The learning and teaching methods include:



11 hours of lectures (1h/week)


22 hours of computational lab (2h/week)



 

Indicated Lecture Hours (which may also include seminars, tutorials, workshops and other contact time) are approximate and may include in-class tests where one or more of these are an assessment on the module. In-class tests are scheduled/organised separately to taught content and will be published on to student personal timetables, where they apply to taken modules, as soon as they are finalised by central administration.

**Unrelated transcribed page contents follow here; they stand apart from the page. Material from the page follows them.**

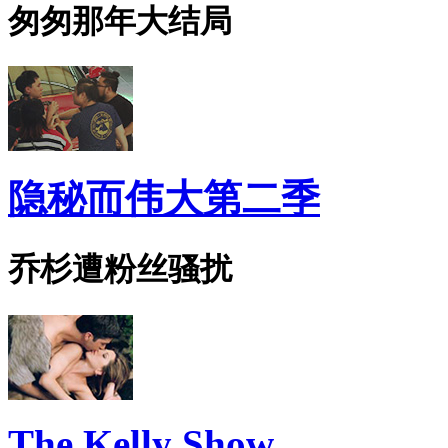
匆匆那年大结局
隐秘而伟大第二季
乔杉遭粉丝骚扰
The Kelly Show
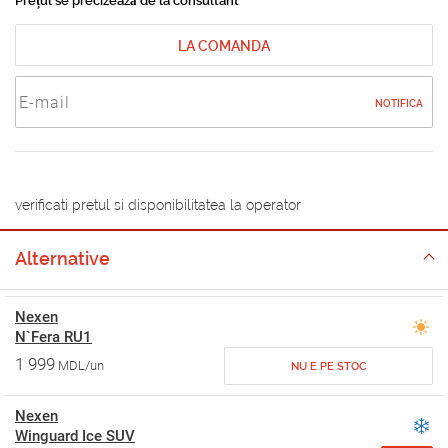
Prețul se precizează de la consultant
LA COMANDA
NOTIFICA
verificati pretul si disponibilitatea la operator
Alternative
Nexen
N`Fera RU1
1 999
MDL/un
NU E PE STOC
Nexen
Winguard Ice SUV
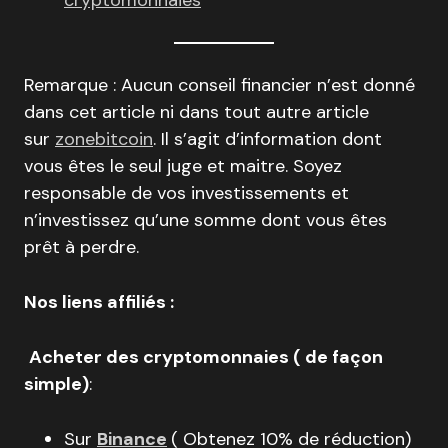
cryptomonnaies
Remarque : Aucun conseil financier n’est donné
dans cet article ni dans tout autre article
sur
zonebitcoin
. Il s’agit d’information dont
vous êtes le seul juge et maitre. Soyez
responsable de vos investissements et
n’investissez qu’une somme dont vous êtes
prêt à perdre.
Nos liens affiliés :
Acheter des cryptomonnaies ( de façon
simple)
:
Sur
Binance
( Obtenez 10% de réduction)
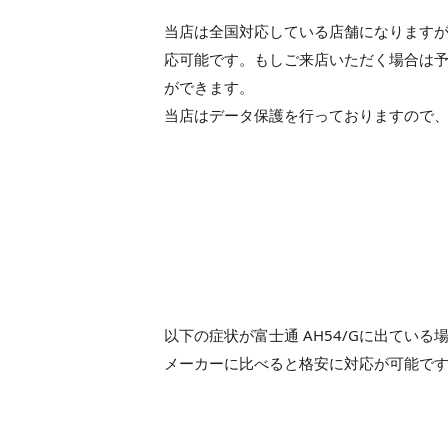
当店は全国対応している店舗になりますが、
応可能です。もしご来店いただく場合は予
ができます。
当店はデータ保護を行っておりますので
以下の症状が富士通 AH54/Gに出てい
メーカーに比べると格安に対応が可能で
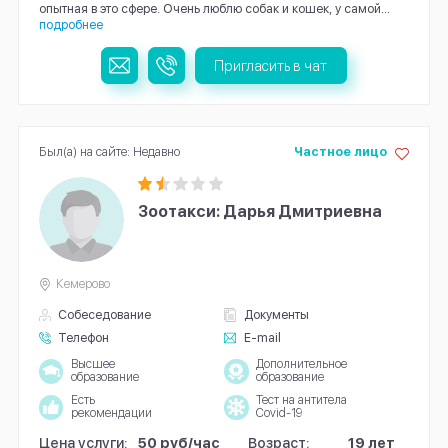
опытная в это сфере. Очень люблю собак и кошек, у самой...
подробнее
Пригласить в чат
Был(а) на сайте: Недавно
Частное лицо
Зоотакси: Дарья Дмитриевна
Кемерово
Собеседование
Документы
Телефон
E-mail
Высшее
Дополнительное
образование
образование
Есть
Тест на антитела
рекомендации
Covid-19
Цена услуги:
50 руб/час
Возраст:
19 лет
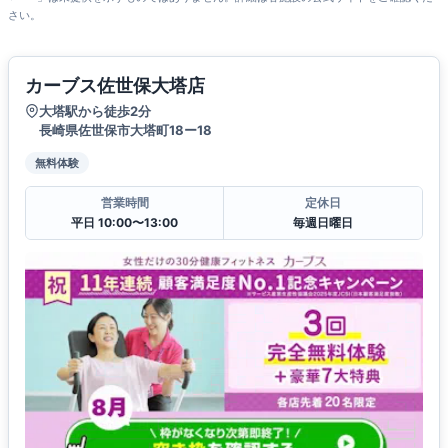
さい。
カーブス佐世保大塔店
大塔駅から徒歩2分
長崎県佐世保市大塔町18ー18
無料体験
営業時間
定休日
平日 10:00〜13:00
毎週日曜日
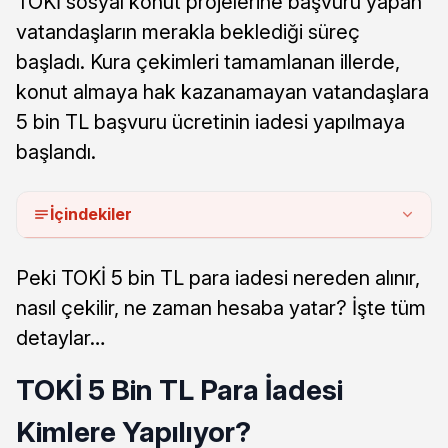
TOKİ sosyal konut projelerine başvuru yapan
vatandaşların merakla beklediği süreç
başladı. Kura çekimleri tamamlanan illerde,
konut almaya hak kazanamayan vatandaşlara
5 bin TL başvuru ücretinin iadesi yapılmaya
başlandı.
İçindekiler
Peki TOKİ 5 bin TL para iadesi nereden alınır,
nasıl çekilir, ne zaman hesaba yatar? İşte tüm
detaylar…
TOKİ 5 Bin TL Para İadesi
Kimlere Yapılıyor?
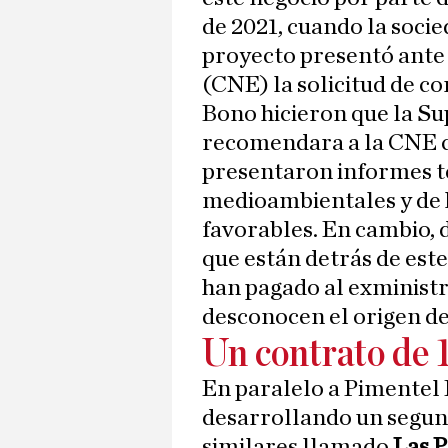
de 2021, cuando la socie
proyecto presentó ante
(CNE) la solicitud de co
Bono hicieron que la Su
recomendara a la CNE c
presentaron informes téc
medioambientales y de 
favorables. En cambio, 
que están detrás de est
han pagado al exministr
desconocen el origen de 
Un contrato de 
En paralelo a Pimentel E
desarrollando un segun
similares llamado
Las 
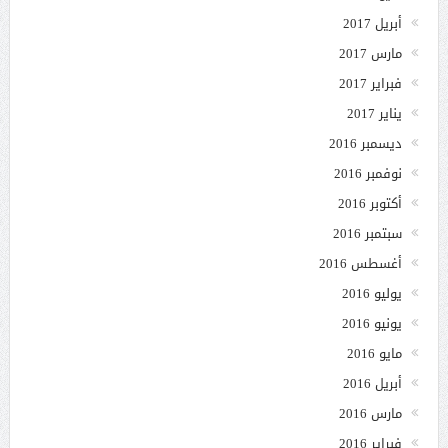
أبريل 2017
مارس 2017
فبراير 2017
يناير 2017
ديسمبر 2016
نوفمبر 2016
أكتوبر 2016
سبتمبر 2016
أغسطس 2016
يوليو 2016
يونيو 2016
مايو 2016
أبريل 2016
مارس 2016
فبراير 2016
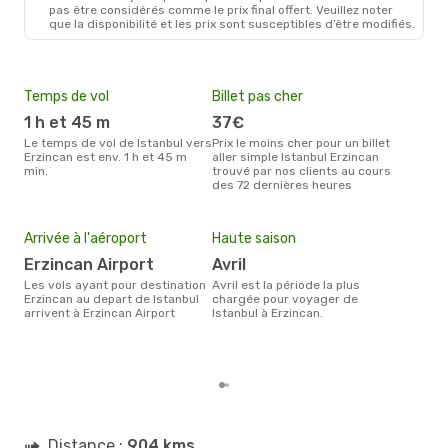
pas être considérés comme le prix final offert. Veuillez noter
que la disponibilité et les prix sont susceptibles d’être modifiés.
Temps de vol
Billet pas cher
Com
1 h et 45 m
37€
Aj
Le temps de vol de Istanbul vers
Prix le moins cher pour un billet
Les compagnie(s) aérienne(s)
Erzincan est env. 1 h et 45 m
aller simple Istanbul Erzincan
effe
min.
trouvé par nos clients au cours
entr
des 72 dernières heures
Mei
eff
rés
Arrivée à l'aéroport
Haute saison
fé
Erzincan Airport
avril
Selon les dernières données,
Les vols ayant pour destination
avril est la période la plus
févr
Erzincan au depart de Istanbul
chargée pour voyager de
usit
arrivent à Erzincan Airport
Istanbul à Erzincan.
rése
dest
dépa
Distance :
904 kms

This will usually be after the initial publication of the teaching timetable for the relevant semester.

Reading list

Reading list for RESEARCH TECHNIQUES IN ASTRONOMY :

Programmes this module appears in

Programme Semester Classification Qualifying conditions
Physics BSc (Hons) 1 Optional A weighted aggregate mark of 40% is required to pass the module
Physics with Nuclear Astrophysics BSc (Hons) 1 Optional A weighted aggregate mark of 40% is required to pass the module
Physics with Astronomy BSc (Hons) 1 Compulsory A weighted aggregate mark of 40% is required to pass the module
Mathematics and Physics MPhys 1 Optional A weighted aggregate mark of 40% is required to pass the module
Mathematics and Physics BSc (Hons) 1 Optional A weighted aggregate mark of 40% is required to pass the module
Mathematics and Physics MMath 1 Optional A weighted aggregate mark of 40% is required to pass the module
Physics with Quantum Technologies BSc (Hons) 1 Optional A weighted aggregate mark of 40% is required to pass the module
Physics MPhys 1 Optional A weighted aggregate mark of 40% is required to pass the module
Physics with Quantum Technologies MPhys 1 Optional A weighted aggregate mark of 40% is required to pass the module
Physics with Nuclear Astrophysics MPhys 1 Optional A weighted aggregate mark of 40% is required to pass the module
Physics with Astronomy MPhys 1 Compulsory A weighted aggregate mark of 40% is required to pass the module

Please note that the information detailed within this record is accurate at the time of publishing and may be subject to change. This record contains information for the most up to date version of the programme / module for the 2018/9 academic year.